Tag Archives: respectibility

questions of motivation

Jesus’s “lack of moral principles.” He sat at meals with publicans and sinners, he consorted with harlots. Did he do this to obtain their votes? Or did he think that, he could convert them with such “appeasement”? Or was his humanity rich and deep enough to make contact, even with them, with that in human nature which is in common to all men, indestructible, and upon which the future must be built? — Dag Hammarskjöld in Markings

Jesus demonstrated a radical disregard for the social and religious mores of his day. He ignored social boundaries and appeared completely at home with those normally shunned by the  “respectable class.”

Hammarskjöld asks us to ponder the motivation behind this seemingly calculated behavior. Why did Jesus appear to be far more comfortable with the dregs of society than with those who publicly professed the correct religious beliefs of his day?

Jesus didn’t ignore those with prestige, power and wealth. But it’s this class that were consistently the target of his harshest criticism. Why?

Could it be because, as he said, that those who are well don’t need a doctor? Could it be that the self-righteous who know they are on the right track would be too blind to accept the help they actually need?  Or, might it be that Jesus just demonstrated that the message of God’s love finds far more receptivity with those whose need is the greatest?

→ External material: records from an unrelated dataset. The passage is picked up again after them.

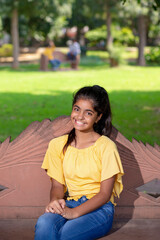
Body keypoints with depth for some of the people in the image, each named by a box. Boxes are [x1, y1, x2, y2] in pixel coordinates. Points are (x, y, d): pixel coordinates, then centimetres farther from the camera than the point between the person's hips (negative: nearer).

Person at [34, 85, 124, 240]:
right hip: (70, 203, 3)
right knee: (44, 223, -32)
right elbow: (57, 184, 8)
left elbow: (105, 193, -8)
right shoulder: (58, 145, 8)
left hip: (100, 209, -3)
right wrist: (55, 201, -17)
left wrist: (74, 212, -22)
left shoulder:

the lacquer of respectibility

The church allows people to believe that they can be good Christians and yet draw dividends from armament factories, can be good Christians and yet imperil the well-being of their fellows by speculating in stocks and shares. can be good Christians and yet be imperialists, yet participate in war. All that is required of the good Christian is chastity and a modicum of charity in immediate personal relations.

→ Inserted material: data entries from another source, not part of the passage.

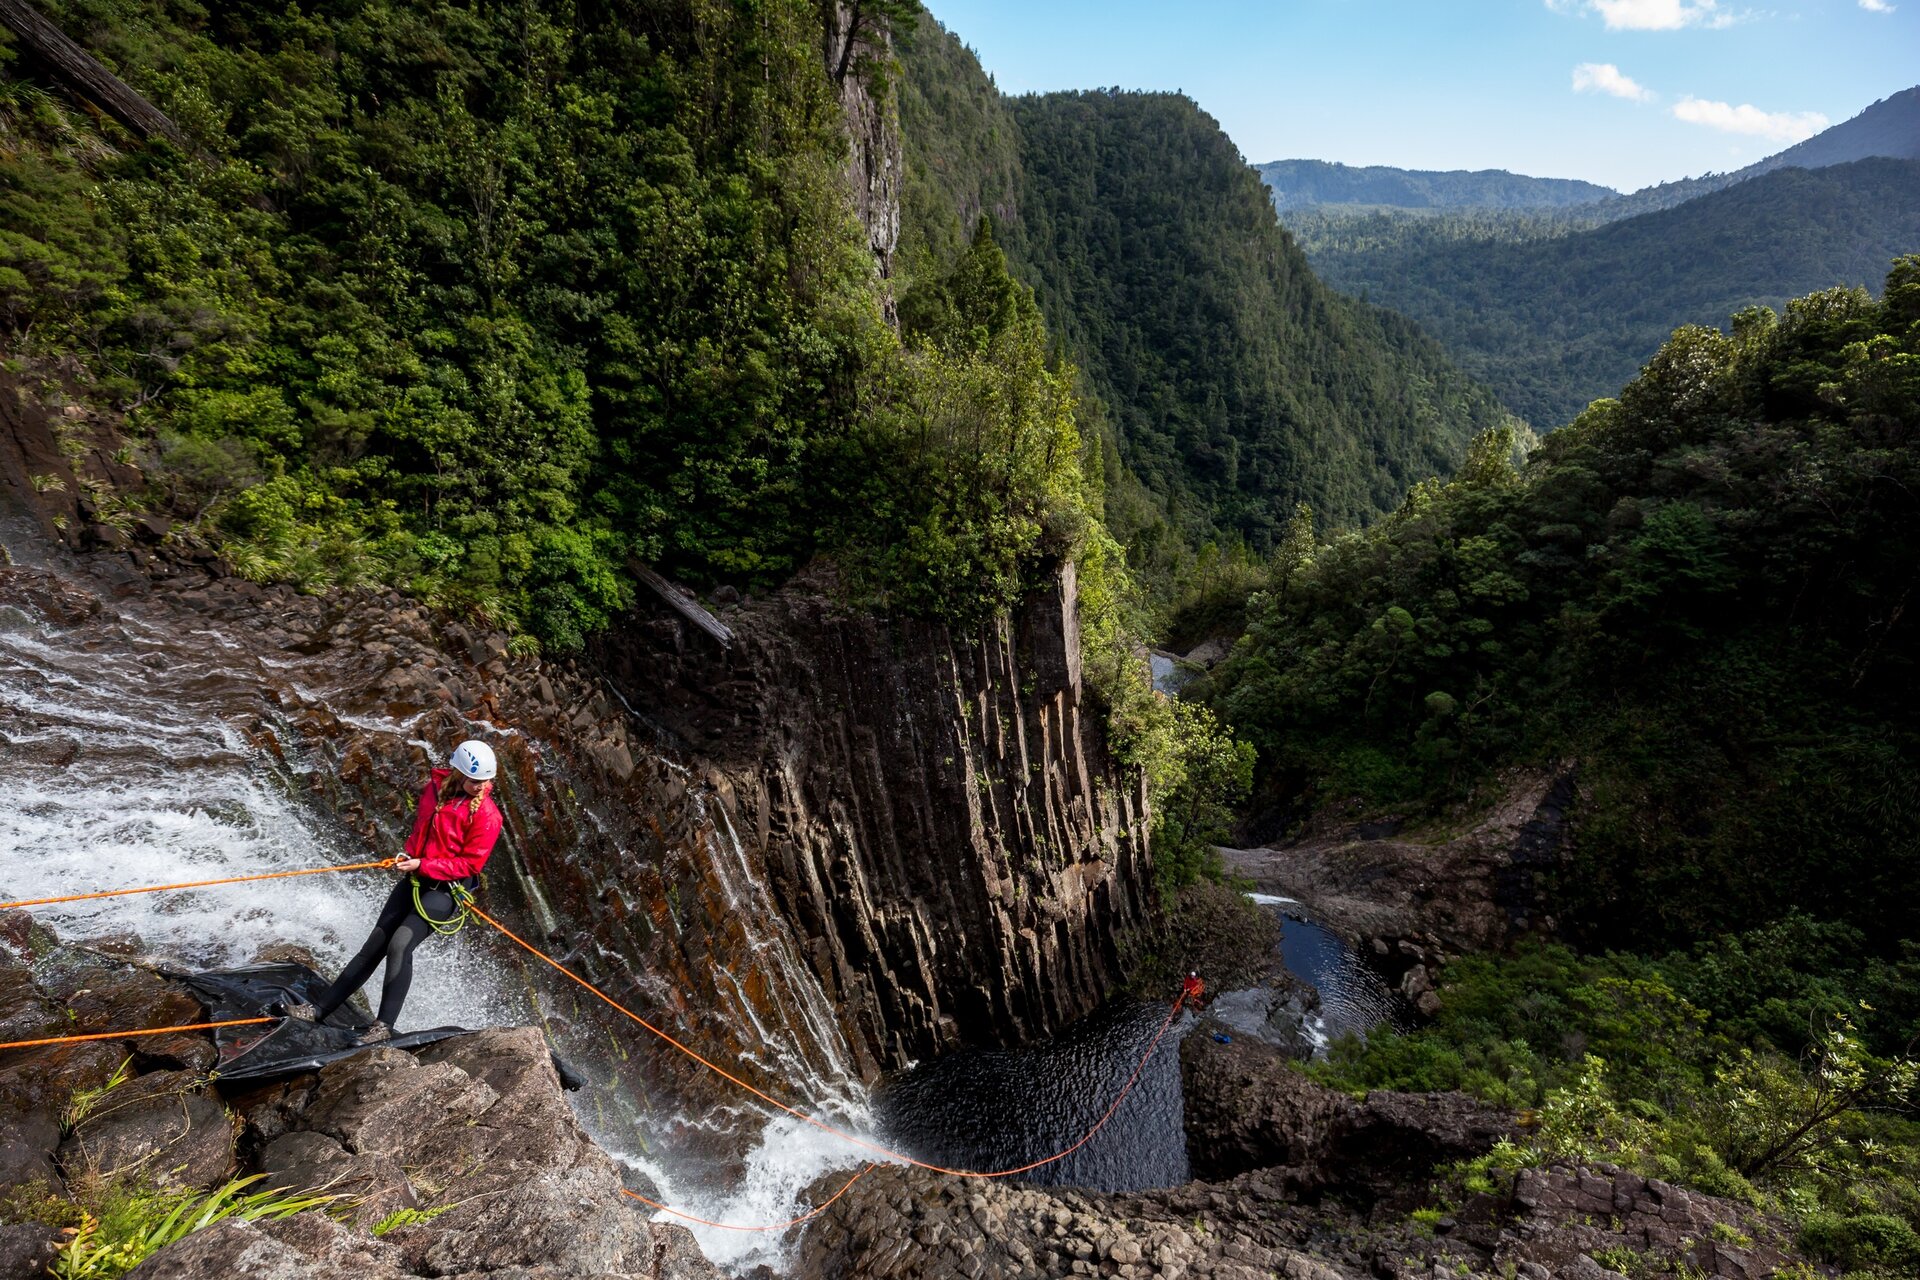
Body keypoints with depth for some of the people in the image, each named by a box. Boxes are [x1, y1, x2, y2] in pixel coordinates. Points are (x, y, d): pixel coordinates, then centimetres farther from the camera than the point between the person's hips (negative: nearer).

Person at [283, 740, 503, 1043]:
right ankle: (320, 1008, 23)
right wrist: (410, 853, 5)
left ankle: (384, 1026, -10)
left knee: (399, 944, -20)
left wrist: (423, 866, -19)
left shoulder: (486, 815, -19)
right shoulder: (435, 787, 0)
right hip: (415, 880, 7)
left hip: (446, 889, -7)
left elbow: (470, 864, -17)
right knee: (374, 945, 13)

Aldous Huxley (1894-1963) “Education,” Ends and Means: An Inquiry into the Nature of Ideals and into the Methods Employed for Their Realization, 1937

Was this really written in 1937? It could have just as easily been written yesterday.

Look no further for the roots of the church’s demise in the developed world. We have accepted a false gospel of cheap grace heavily glossed with the lacquer of respectability, and then we have the audacity to call it discipleship.

The church has become nothing more than a thermometer of society’s values. We have allowed ourselves to become fully domesticated. We snuggle in the lap of luxury while ignoring the Gospel’s demand for faithfulness.

Jesus validated his ministry by his care for the poor, the despised, and the outcast.  The church gives ministry with the poor lip service while working overtime to bolster a decaying institution. Following Jesus is not the same as attending church.

The church calls us to come and be respectable. Jesus calls us to come and die.